Твердость генерала де Голля тем более стоит отметить, что его союзники, в особенности Макмиллан, склонялись к компромиссу. Британский премьер-министр считал, что можно принять позицию Хрущева по Берлину и даже признать ГДР. Макмиллан поддерживал также идею демилитаризованной Центральной Европы, новую версию плана Рапацкого 1957 г., который, предлагая нейтрализацию этой части Европы, должен был продемонстрировать бесполезность альянсов, а следовательно, и НАТО. Отправившись в феврале в Москву, Макмиллан обеспокоил своих союзников: а не приведет ли эта поездка к обязывающим предложениям или уступкам? Но поскольку вернулся он с пустыми руками, де Голль сделал вывод, что речь о простом маневре, цель которого – поднять рейтинг Макмиллана накануне предстоявших осенью выборов.
К тому же, как только Макмиллан возвращается в свою страну, Хрущев делает как никогда угрожающие заявления. И ответ следует немедленно. 10 марта, то есть на следующий же день, американский президент упоминает о гипотезе ответного ядерного удара. Кстати, с течением кризиса американская позиция становилась все тверже. Вначале американский президент хотел поддержать Макмиллана, но затем отказался от этого, поняв, что уступки только ослабят НАТО в целом, вызвав озабоченность у ее членов, и в частности у Германии. Это согласие с французской позицией уже ощущалось на февральских переговорах де Голля с Даллесом, когда возникла прямая угроза применения силы. В то же время генерал де Голль выступал за переговоры, и его позицию приняли всерьез, поскольку между июнем и августом 1959 г. вопрос обсуждался на конференции министров иностранных дел в Женеве, хоть и безрезультатно
84. Генерал де Голль должен был также разуверить канцлера Германии, который опасался уступок за счет интересов своей страны, а также позиции своей партии и своей собственной. Генералу не стоило труда объяснить союзникам, особенно американцам, что, если они пойдут на уступки по берлинскому вопросу, Христианско-демократический союз Германии серьезно рискует потерять поддержку части общества, как раз одобрявшей его за непреклонность, а социал-демократы, придя ему на смену, вовлекут Германию в политику нейтралитета, который будет ценой за определенное единение Германии. Соединенные Штаты эту гипотезу считали неприемлемой, и аргументы де Голля убедили их не уступать ни в чем.
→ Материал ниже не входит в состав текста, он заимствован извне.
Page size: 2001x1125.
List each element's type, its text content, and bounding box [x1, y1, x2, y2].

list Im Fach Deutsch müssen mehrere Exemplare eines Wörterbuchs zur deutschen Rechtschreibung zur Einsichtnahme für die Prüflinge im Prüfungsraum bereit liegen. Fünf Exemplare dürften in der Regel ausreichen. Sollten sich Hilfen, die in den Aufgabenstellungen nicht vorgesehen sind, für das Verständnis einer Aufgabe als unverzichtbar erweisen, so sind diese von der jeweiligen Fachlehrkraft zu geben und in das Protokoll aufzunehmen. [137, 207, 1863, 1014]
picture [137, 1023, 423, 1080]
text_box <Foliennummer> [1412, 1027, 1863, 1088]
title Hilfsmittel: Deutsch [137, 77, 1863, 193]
Хрущев получил приглашение нанести визит американскому президенту в США в сентябре, что способствовало разрядке в отношениях между Востоком и Западом.
Это приглашение было сделано в мае, в ходе церемонии погребения Фостера Даллеса, где присутствовали все 4 главы великих держав. Уже поняв, что надежда на успех Женевской конференции очень слаба, Эйзенхауэр, изо всех сил стремящийся найти выход из сложившейся ситуации, придумал этот визит и влияние, которое он окажет на Хрущева. Расчет оказался верным. Хрущеву понравился сначала его собеседник, «который, как и мы, стремится покончить с “холодной войной”», скажет он по возвращении, и американский образ жизни.
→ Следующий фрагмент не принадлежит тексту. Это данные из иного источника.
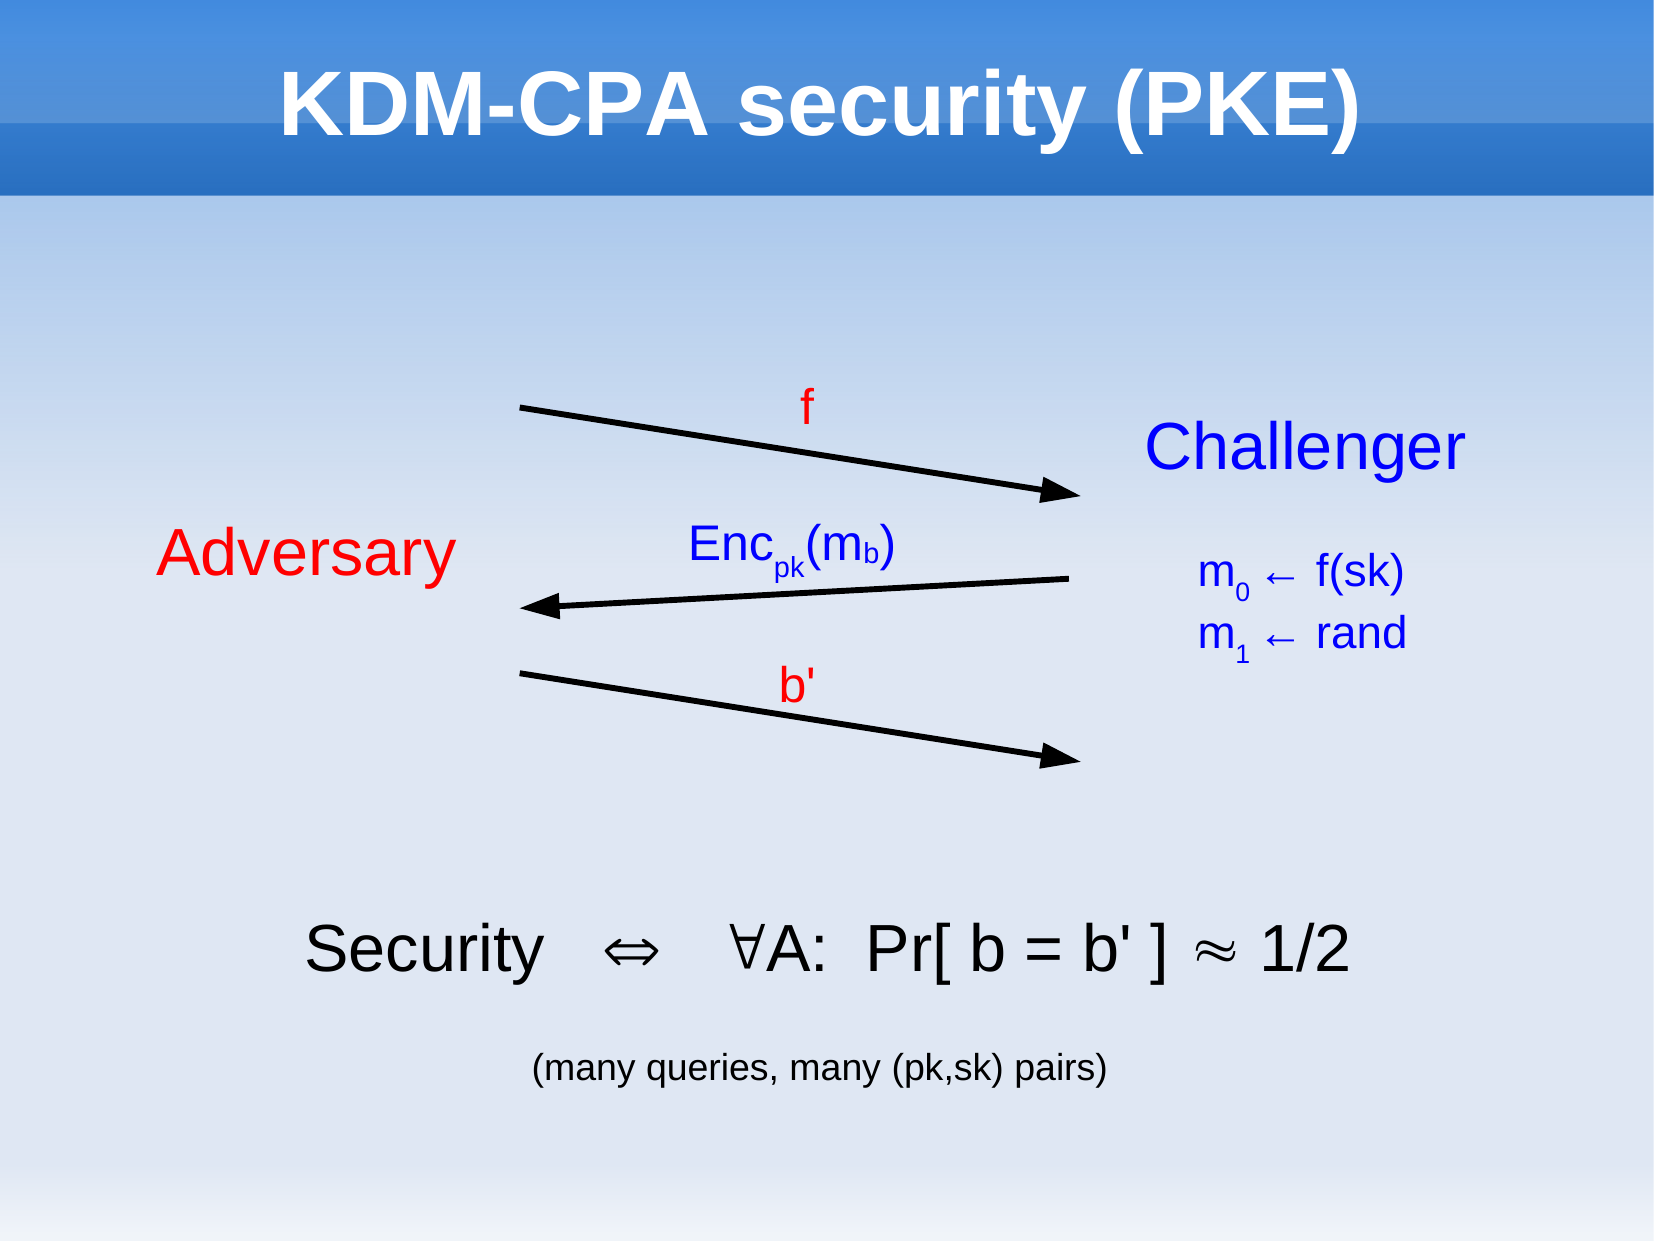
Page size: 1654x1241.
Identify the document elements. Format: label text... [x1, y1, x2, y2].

text_box m0 ← f(sk) m1 ← rand [1182, 537, 1423, 677]
text_box Encpk(mb) [673, 507, 963, 595]
text_box (many queries, many (pk,sk) pairs) [516, 1039, 1124, 1097]
text_box Challenger [1129, 401, 1483, 492]
picture [0, 0, 1654, 1241]
text_box Encpk(mb) [840, 588, 963, 595]
title KDM-CPA security (PKE) [76, 0, 1565, 208]
text_box Security Û "A: Pr[ b = b' ] » 1/2 [289, 903, 1360, 1006]
text_box Adversary [141, 507, 473, 598]
text_box b' [763, 649, 831, 721]
text_box f [785, 372, 845, 461]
Эйзенхауэр также приложил все усилия, чтобы убедить его в возможности компромисса, допуская, что, и по его мнению, положение Берлина «действительно ненормальное», и добавив: «Мы не рассматриваем перспективу 50-летней его оккупации»
85. В этой связи почему бы не начать переговоры? – спросил Эйзенхауэр, предложив собеседнику быстрый созыв четырехстороннего саммита по данному вопросу.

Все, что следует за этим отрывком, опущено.